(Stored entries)
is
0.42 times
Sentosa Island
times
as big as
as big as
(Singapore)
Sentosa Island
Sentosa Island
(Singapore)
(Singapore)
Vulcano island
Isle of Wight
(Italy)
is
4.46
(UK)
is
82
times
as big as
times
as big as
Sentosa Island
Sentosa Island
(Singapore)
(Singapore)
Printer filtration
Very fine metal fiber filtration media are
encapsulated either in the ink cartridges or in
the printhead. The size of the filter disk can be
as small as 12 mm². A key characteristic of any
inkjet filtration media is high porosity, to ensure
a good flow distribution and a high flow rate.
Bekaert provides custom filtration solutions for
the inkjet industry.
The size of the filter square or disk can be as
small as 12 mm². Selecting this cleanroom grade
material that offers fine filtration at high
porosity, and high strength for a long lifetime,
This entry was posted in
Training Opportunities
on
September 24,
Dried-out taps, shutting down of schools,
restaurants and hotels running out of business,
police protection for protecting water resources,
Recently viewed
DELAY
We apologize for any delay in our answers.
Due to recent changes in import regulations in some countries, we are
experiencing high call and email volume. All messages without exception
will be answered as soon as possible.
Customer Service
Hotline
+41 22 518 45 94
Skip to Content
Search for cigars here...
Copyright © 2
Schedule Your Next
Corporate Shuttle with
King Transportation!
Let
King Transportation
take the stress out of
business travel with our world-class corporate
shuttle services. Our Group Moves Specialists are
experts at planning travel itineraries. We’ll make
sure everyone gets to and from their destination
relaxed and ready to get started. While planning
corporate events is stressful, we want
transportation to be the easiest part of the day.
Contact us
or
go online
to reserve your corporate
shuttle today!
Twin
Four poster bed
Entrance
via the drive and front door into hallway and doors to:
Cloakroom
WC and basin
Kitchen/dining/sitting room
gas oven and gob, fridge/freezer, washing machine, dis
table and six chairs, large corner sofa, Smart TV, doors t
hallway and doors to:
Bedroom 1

* WORK ITEM *
Check each line of the entries above, and show every one holding the word "travel".

* EXERCISE SOLUTION *
business travel with our world-class corporate
experts at planning travel itineraries. We’ll make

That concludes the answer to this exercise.